The stronger you get, the more your overall athleticism improves, which transforms the way your body functions while active or at rest. If you want to reach your fitness goals, then strength training is the way to go. Follow these ten tips to start feeling stronger and fitter than ever before.

1. Practice the Classics

The shoulder press, deadlift, squat, and bench press are notorious as the most classic strength-building techniques. Incorporate these classic exercises in all of your strength workouts to get the biggest benefits.

The row and chinup are also beneficial moves, but they need not be the focus of your program. Rather, these two should be assistance lifts that serve as a complement to the bench and shoulder press. Incorporating both will help you train your pressing and pulling muscles in balance.

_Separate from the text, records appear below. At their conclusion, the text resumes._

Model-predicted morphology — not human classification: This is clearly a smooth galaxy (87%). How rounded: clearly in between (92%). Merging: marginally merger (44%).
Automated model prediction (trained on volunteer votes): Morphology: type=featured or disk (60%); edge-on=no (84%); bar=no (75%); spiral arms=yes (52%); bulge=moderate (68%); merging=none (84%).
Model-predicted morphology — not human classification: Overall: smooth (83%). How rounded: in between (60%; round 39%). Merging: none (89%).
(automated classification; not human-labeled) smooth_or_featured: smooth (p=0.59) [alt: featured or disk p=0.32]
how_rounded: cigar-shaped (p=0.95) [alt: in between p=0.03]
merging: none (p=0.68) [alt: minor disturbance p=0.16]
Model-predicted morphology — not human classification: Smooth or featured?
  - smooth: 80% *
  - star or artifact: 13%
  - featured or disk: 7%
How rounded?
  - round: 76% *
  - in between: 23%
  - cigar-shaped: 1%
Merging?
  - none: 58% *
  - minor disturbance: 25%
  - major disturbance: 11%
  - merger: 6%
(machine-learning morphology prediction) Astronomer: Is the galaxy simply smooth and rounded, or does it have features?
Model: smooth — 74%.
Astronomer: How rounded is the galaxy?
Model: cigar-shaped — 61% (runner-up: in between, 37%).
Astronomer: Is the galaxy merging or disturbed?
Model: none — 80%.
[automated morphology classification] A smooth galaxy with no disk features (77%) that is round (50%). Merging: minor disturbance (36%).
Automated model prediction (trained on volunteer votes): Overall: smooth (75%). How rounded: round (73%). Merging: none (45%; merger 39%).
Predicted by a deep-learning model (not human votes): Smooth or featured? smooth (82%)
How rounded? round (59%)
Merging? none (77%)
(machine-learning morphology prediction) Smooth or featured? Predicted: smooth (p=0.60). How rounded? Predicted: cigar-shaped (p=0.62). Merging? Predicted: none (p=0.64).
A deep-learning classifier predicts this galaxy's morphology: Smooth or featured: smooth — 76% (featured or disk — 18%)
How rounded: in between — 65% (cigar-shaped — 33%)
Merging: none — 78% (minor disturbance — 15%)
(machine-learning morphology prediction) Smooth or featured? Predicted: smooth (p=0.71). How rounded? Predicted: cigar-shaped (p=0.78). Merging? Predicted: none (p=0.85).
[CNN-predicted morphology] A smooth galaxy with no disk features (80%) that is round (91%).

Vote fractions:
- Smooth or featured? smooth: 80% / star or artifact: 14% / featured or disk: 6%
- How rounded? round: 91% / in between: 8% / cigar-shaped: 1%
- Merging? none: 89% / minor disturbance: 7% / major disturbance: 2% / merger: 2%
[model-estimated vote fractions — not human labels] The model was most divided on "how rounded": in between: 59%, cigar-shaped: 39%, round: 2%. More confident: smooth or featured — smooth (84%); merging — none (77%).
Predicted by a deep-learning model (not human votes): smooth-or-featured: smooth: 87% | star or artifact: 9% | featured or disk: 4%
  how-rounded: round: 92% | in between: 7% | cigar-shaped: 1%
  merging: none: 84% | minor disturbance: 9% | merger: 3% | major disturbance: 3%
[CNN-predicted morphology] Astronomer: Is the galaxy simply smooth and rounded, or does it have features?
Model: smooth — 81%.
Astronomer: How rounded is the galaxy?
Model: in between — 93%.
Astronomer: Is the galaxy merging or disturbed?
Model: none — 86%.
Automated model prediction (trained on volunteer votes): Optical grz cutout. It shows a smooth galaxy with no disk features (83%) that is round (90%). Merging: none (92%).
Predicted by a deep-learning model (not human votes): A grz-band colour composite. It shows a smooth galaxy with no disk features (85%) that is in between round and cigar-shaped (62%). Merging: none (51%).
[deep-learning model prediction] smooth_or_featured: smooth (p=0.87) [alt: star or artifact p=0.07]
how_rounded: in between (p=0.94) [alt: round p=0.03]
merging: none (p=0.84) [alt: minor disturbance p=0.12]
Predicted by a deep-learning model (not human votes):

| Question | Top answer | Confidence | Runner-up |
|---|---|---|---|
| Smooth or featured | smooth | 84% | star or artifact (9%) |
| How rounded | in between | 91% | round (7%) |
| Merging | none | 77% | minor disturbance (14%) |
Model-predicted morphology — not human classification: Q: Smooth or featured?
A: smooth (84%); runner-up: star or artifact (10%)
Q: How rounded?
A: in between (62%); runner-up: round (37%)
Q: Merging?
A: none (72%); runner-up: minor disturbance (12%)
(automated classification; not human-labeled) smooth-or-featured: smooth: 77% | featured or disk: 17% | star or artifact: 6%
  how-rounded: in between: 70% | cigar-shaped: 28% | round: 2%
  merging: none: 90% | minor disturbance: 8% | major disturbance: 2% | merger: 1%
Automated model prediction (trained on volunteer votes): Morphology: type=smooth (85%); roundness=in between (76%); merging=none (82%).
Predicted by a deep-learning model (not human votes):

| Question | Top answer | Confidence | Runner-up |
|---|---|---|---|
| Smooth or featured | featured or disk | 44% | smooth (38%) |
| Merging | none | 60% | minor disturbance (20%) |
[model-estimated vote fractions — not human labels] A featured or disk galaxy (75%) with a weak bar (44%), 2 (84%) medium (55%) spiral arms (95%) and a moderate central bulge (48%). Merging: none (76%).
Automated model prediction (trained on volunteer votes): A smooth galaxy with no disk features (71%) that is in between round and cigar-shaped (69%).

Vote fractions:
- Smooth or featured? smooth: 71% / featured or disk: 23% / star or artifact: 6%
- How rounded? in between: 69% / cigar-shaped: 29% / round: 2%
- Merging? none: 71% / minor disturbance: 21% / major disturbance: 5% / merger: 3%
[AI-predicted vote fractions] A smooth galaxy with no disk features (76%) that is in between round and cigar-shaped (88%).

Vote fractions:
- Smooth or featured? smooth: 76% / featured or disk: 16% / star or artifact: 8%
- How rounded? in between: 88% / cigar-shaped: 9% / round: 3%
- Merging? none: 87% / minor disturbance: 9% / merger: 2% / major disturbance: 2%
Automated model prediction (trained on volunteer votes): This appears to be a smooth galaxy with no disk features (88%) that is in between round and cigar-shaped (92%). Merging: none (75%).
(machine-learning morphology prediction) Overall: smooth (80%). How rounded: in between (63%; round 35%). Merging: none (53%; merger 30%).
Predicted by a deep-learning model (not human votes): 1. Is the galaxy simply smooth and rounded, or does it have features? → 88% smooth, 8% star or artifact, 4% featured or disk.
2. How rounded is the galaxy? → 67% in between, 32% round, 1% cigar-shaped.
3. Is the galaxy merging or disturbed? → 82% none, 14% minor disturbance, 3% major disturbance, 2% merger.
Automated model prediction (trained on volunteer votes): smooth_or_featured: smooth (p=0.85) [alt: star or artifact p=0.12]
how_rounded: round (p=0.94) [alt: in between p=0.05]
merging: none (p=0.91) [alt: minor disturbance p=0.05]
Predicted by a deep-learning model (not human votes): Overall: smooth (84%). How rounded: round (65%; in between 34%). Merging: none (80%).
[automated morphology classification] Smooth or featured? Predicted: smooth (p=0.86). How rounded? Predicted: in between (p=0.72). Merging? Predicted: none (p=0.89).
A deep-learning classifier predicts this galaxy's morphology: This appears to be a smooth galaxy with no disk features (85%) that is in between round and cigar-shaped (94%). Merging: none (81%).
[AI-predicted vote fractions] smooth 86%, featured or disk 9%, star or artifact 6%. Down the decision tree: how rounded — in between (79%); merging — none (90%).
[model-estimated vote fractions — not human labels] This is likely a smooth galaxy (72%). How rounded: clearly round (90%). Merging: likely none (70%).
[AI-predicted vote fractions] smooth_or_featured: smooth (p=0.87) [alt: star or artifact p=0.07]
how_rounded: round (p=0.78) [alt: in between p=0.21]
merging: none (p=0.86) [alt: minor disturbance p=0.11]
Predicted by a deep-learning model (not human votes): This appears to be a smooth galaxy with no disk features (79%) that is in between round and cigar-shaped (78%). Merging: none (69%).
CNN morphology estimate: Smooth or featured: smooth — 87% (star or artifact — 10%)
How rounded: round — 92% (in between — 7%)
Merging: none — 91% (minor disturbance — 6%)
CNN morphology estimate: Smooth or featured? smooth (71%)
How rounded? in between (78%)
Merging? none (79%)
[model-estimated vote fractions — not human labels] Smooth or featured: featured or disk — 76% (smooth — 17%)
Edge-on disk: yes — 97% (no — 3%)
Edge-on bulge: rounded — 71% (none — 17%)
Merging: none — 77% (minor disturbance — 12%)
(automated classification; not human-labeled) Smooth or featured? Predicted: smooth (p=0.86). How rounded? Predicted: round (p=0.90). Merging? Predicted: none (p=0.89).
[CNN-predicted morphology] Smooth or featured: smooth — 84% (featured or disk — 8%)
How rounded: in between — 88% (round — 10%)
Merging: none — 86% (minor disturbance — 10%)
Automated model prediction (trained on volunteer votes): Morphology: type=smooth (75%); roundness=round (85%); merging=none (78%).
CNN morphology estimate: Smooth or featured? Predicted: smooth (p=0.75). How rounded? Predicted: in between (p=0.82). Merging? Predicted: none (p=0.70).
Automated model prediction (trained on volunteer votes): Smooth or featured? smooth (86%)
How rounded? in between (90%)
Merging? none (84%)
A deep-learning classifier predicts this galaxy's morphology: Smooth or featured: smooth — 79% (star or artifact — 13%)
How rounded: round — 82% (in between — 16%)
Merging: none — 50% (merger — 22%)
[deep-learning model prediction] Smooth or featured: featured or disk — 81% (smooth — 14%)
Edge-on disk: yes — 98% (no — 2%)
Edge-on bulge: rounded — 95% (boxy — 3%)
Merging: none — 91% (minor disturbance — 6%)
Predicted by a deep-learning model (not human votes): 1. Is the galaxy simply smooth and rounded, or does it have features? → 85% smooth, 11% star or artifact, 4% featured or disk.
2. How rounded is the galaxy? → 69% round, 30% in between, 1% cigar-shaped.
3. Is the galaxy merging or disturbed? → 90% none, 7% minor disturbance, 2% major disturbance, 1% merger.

2. Use the Right Equipment

Too many people get caught up in the newest fad equipment when the basics offer the greatest payoff. When it comes down to it, the barbell is most important, followed closely by the dumbbell.

Everything else is just extra. It may offer some benefits, but it’s not absolutely essential. For the most effective workout, begin with barbell exercises, including the four classics mentioned before.

Barbells allow you to lift the greatest amount of weight, and lifting heavy is the most essential step for increasing your strength. After you’ve completed your heaviest strength training exercises, you can proceed to dumbbell and bodyweight exercises.

3. Focus on Control

Instead of complicating your program with specific rep speeds or complicated rhythms, just keep it simple and focus on control. Don’t worry about counting anything besides the reps in your set.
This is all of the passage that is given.